The low pH (ranging from 1 to 4) of the stomach is fatal for many microorganisms that enter it. Similarly,
mucus (containing IgA antibodies)
neutralizes many of these microorganisms. Other factors in the GI tract help with immune function as well,
including enzymes in
saliva and bile. Enzymes such as Cyp3A4, along with the antiporter
activities, also are instrumental in the intestine's role of detoxification of antigens and xenobiotics, such as drugs, involved in
first pass metabolism.
Health-enhancing intestinal bacteria
serve to prevent the overgrowth of potentially harmful bacteria in the gut. These two types of bacteria compete for
space and "food," as there are limited resources within the intestinal tract. A ratio of 80-85% beneficial to
15-20% potentially harmful bacteria generally is considered normal within the intestines. Microorganisms also are
kept at bay by an extensive immune system comprising the gut-associated
lymphoid tissue (GALT).
Histology
General structure of the gut wall
The gastrointestinal tract has a form of general histology with some differences
that reflect the specialization in functional anatomy. The GI tract can be
divided into four concentric layers:
- Mucosa
- Submucosa
- Muscularis external(the
external muscle layer)
- Adventitiaor serosa
Mucosa
The mucosa is the innermost layer of the gastrointestinal wall that is surrounding
the lumen, or open space within the tube.

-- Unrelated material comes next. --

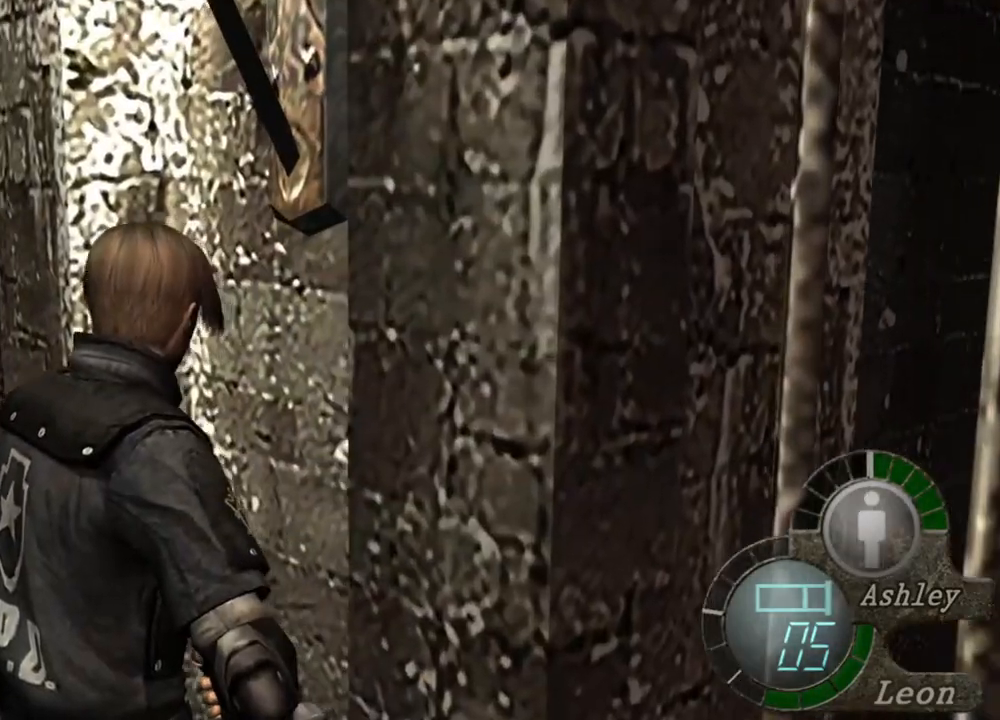
{"keys": ["w"], "mouse": [], "events": []}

This layer comes in direct contact with food called bolus, and is responsible for absorption, digestion and
secretion which are the important processes in digestion.

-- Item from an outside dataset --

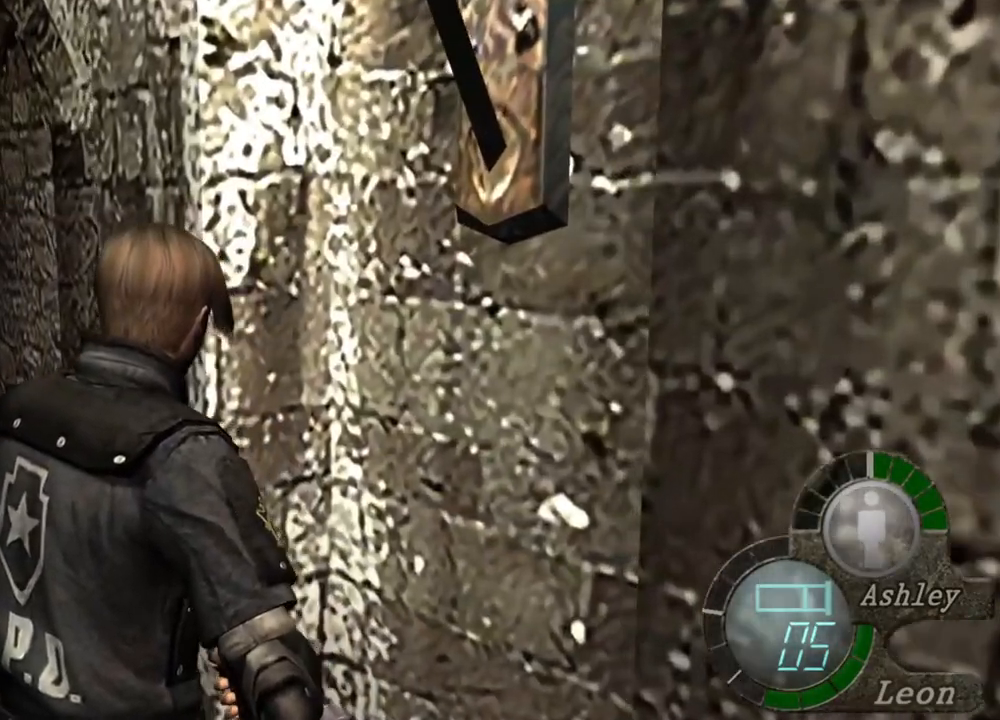
{"keys": ["w"], "mouse": [], "events": []}
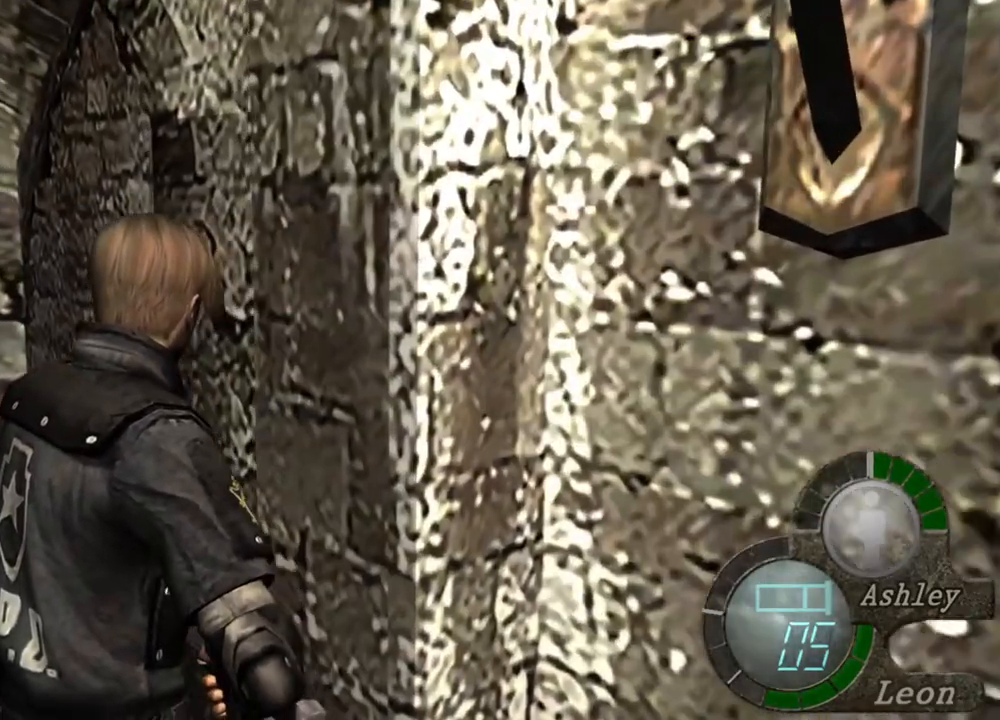
{"keys": [], "mouse": [], "events": [[250, "w", "up"]]}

The mucosa is made up of three layers:
- mucous epithelium - an inner layer
- lamina propria - a layer of connective tissue
- muscularis mucosae - a thin layer of smooth muscle
The mucosae are highly specialized in each organ of the gastrointestinal tract,
facing a low pH in the stomach, absorbing a multitude of different substances in the small intestine, and also
absorbing specific quantities of water in the large intestine. Reflecting the varying needs of these organs, the
structure of the mucosa can consist of invaginations of secretory glands (e.g. gastric pits), or it can be folded
in order to increase surface area (in the small intestine, particularly the ileum).
Submucosa
The submucosa consists of a dense irregular layer of connective tissue with large
blood vessels, lymphatics, and nerves branching into the mucosa and muscularis externa. It contains
Meissner's plexus, an enteric nervous plexus, situated on the inner surface of
the muscularis externa.
Muscularis externa
The muscularis externa
consists of an inner circular layer and a longitudinal outer muscular layer. The circular muscle layer
prevents food from traveling backward and the longitudinal layer shortens the tract. The coordinated contractions
of these layers is called peristalsis and
propels the bolus, or balled-up food, through the GI tract.
Between the two muscle layers are the myenteric or Auerbach's plexus.
Adventitia
The adventitia consists of several layers of connective
tissue.
When the adventitia is facing the mesentery or peritoneal fold, the adventitia is covered by a
mesothelium supported by a thin connective tissue layer, together forming a serosa, or serous membrane.